A Caixa, no primeiro semestre do ano, arrecadou R$ 12,3 bilhões com as loterias, uma merreca se comparados aos já citados 240 bilhões anuais faturados pelas empresas de apostas on-line.
Os seguidores do “deus mercado” comemoram. Afinal, segundo eles, poderemos concorrer com as BETs que estão levando nosso dinheiro embora.
Claro, por que não entrar na concorrência pra ver quem consegue tirar mais dinheiro dos miseráveis? Por que não incentivar o desmantelamento das famílias? Por que não investir no vício e na degradação moral do brasileiro?
Conforme lemos em seu site, “O ano de 1969 foi um dos marcos na história da CAIXA. O Decreto-Lei Nº 759 daquele ano a constituiu como uma empresa pública e deu a ela diversas obrigações e deveres, com foco em serviços de natureza social, promoção da cidadania e do desenvolvimento do país.”

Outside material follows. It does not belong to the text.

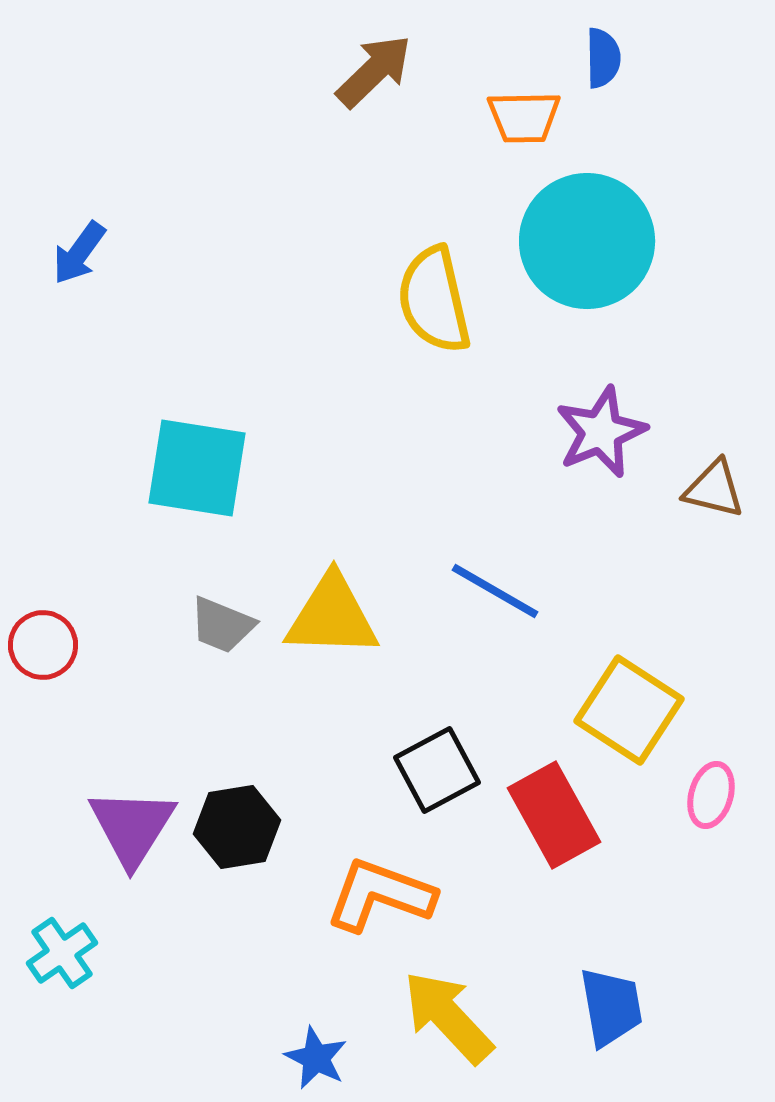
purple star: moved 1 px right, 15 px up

2025, em contrapartida, promete ser o ano em que a instituição romperá com tais valores e deveres para se transformar na Caixa de Pandora.
Mas Lula foi premiado por seu combate à fome. É assim que o Brasil figura neste quadro surreal do mundo.
Somos uma aberração. Uma contradição em termos. Somos uma locomotiva lanterna. Puxamos o trem da transição energética, da implementação da moeda digital, da descarbonização da economia, todas as políticas que nos fazem atolar cada vez mais na miséria, amargando os últimos lugares em educacão, mergulhando na pornografia, no tráfego de drogas e no buraco negro dos jogos de azar.
O mundo é o reino dos liberais. Lula dança a música tocada por globalistas como Bill Gates e lhe é permitido até falar umas verdades inconvenientes como expor a diferença entre ricos e pobres para divertir uma elite vaidosa e psicopata. Recebemos migalhas para apimentar uma festa para a qual nunca seremos convidados.
Isto não é um país. É só um bobo da corte.